Congrès des maires – Politique de la ville : les maires face à l’incertitude budgétaire

Lors d’un forum organisé le 19 novembre au Congrès des maires, Catherine Arenou et Hélène Geoffroy, coprésidentes de la commission Politique de la ville et Cohésion sociale de l’AMF, et plusieurs élus de terrain ont interpellé le ministre Vincent Jeanbrun sur l’avenir d’une politique de la ville jugée à la fois décisive pour la cohésion nationale et fragilisée par le PLF 2026, la fin annoncée du NPNRU et des moyens jugés très en deçà des besoins, de la métropole aux outre-mer.

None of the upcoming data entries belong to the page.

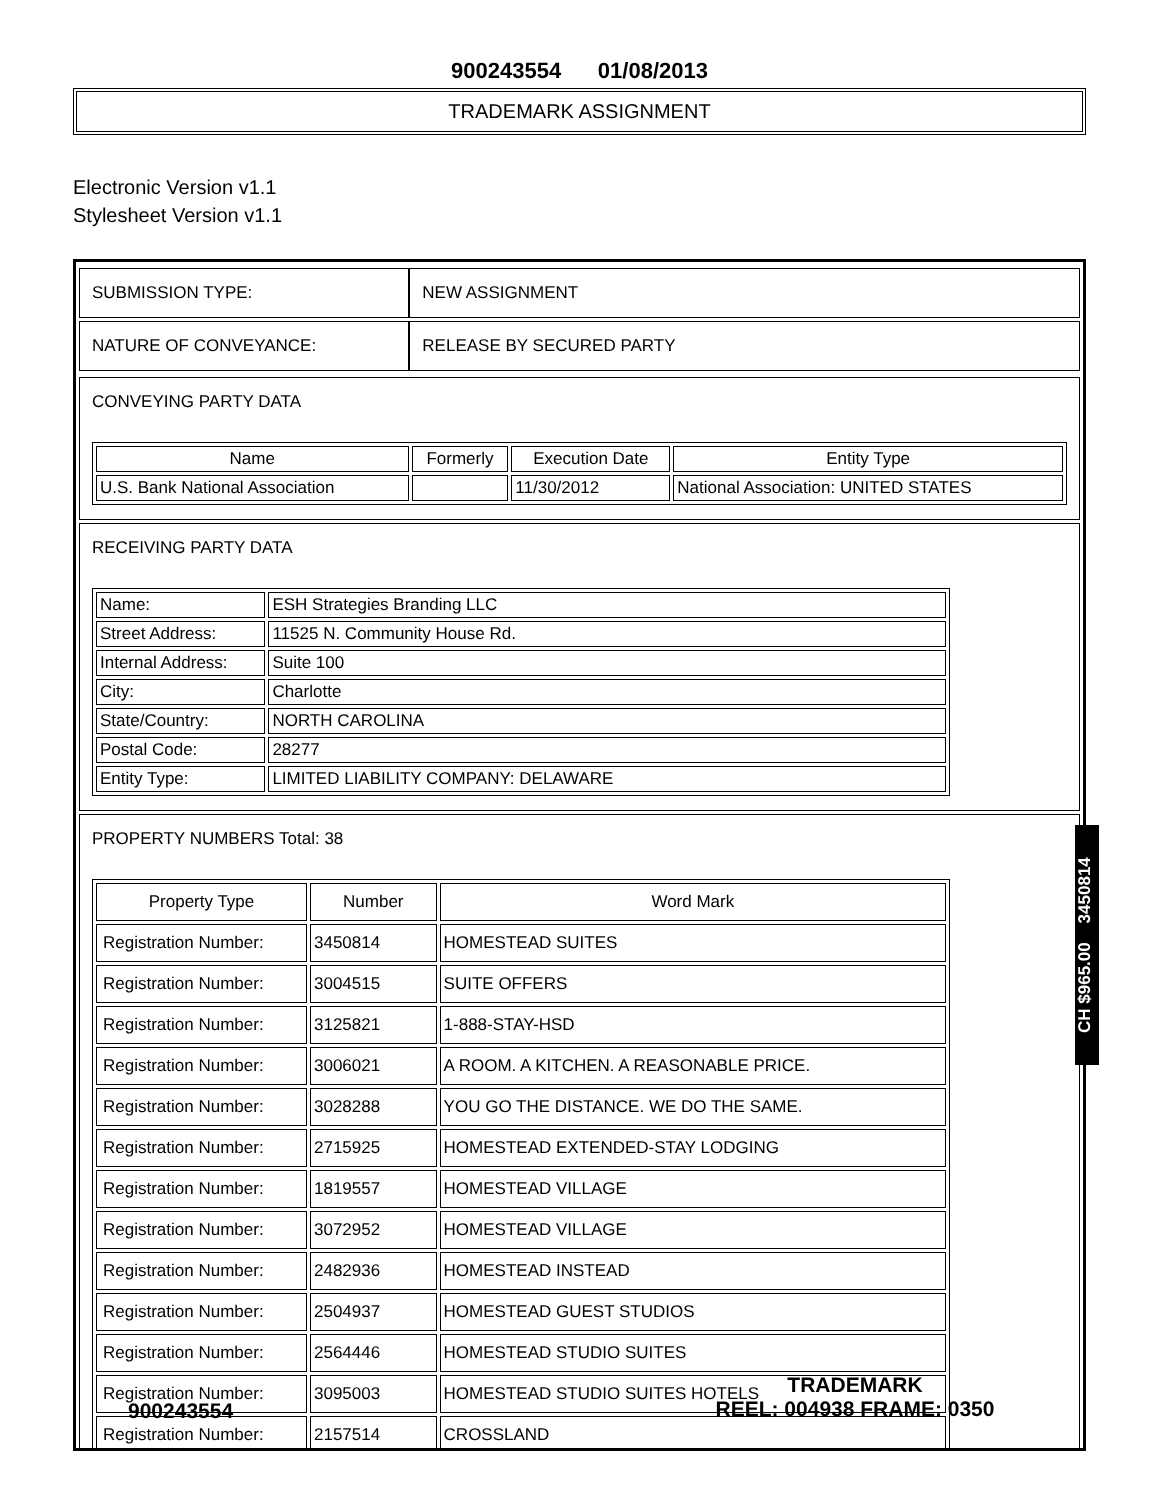900243554 01/08/2013
TRADEMARK ASSIGNMENT
Electronic Version v1.1
Stylesheet Version v1.1
| SUBMISSION TYPE: | NEW ASSIGNMENT |
| NATURE OF CONVEYANCE: | RELEASE BY SECURED PARTY |
CONVEYING PARTY DATA
| Name | Formerly | Execution Date | Entity Type |
| --- | --- | --- | --- |
| U.S. Bank National Association | | 11/30/2012 | National Association: UNITED STATES |
RECEIVING PARTY DATA
| Name: | ESH Strategies Branding LLC |
| Street Address: | 11525 N. Community House Rd. |
| Internal Address: | Suite 100 |
| City: | Charlotte |
| State/Country: | NORTH CAROLINA |
| Postal Code: | 28277 |
| Entity Type: | LIMITED LIABILITY COMPANY: DELAWARE |
PROPERTY NUMBERS Total: 38
| Property Type | Number | Word Mark |
| --- | --- | --- |
| Registration Number: | 3450814 | HOMESTEAD SUITES |
| Registration Number: | 3004515 | SUITE OFFERS |
| Registration Number: | 3125821 | 1-888-STAY-HSD |
| Registration Number: | 3006021 | A ROOM. A KITCHEN. A REASONABLE PRICE. |
| Registration Number: | 3028288 | YOU GO THE DISTANCE. WE DO THE SAME. |
| Registration Number: | 2715925 | HOMESTEAD EXTENDED-STAY LODGING |
| Registration Number: | 1819557 | HOMESTEAD VILLAGE |
| Registration Number: | 3072952 | HOMESTEAD VILLAGE |
| Registration Number: | 2482936 | HOMESTEAD INSTEAD |
| Registration Number: | 2504937 | HOMESTEAD GUEST STUDIOS |
| Registration Number: | 2564446 | HOMESTEAD STUDIO SUITES |
| Registration Number: | 3095003 | HOMESTEAD STUDIO SUITES HOTELS |
| Registration Number: | 2157514 | CROSSLAND |
CH $965.00 3450814
900243554
TRADEMARK
REEL: 004938 FRAME: 0350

"Arrêtons de regarder la photo, regardons le film", a d’emblée posé Catherine Arenou, maire DVD de Chanteloup-les-Vignes (Yvelines) et coprésidente de la commission Politique de la Ville et cohésion sociale de l’Association des maires de France (AMF), lors d’un forum consacré à la politique de la ville organisé le 19 novembre au Congrès des maires. Elle a rappelé qu’il s’agit d’une "des rares politiques publiques qui transforme réellement la vie d’une famille, d’un enfant, d’une mère isolée". Mais, a-t-elle prévenu, cette politique "ne vient pas se substituer au droit commun : la première politique de droit commun, c’est celle de la ville, ce sont les moyens que nous mettons nous-mêmes au service de nos publics".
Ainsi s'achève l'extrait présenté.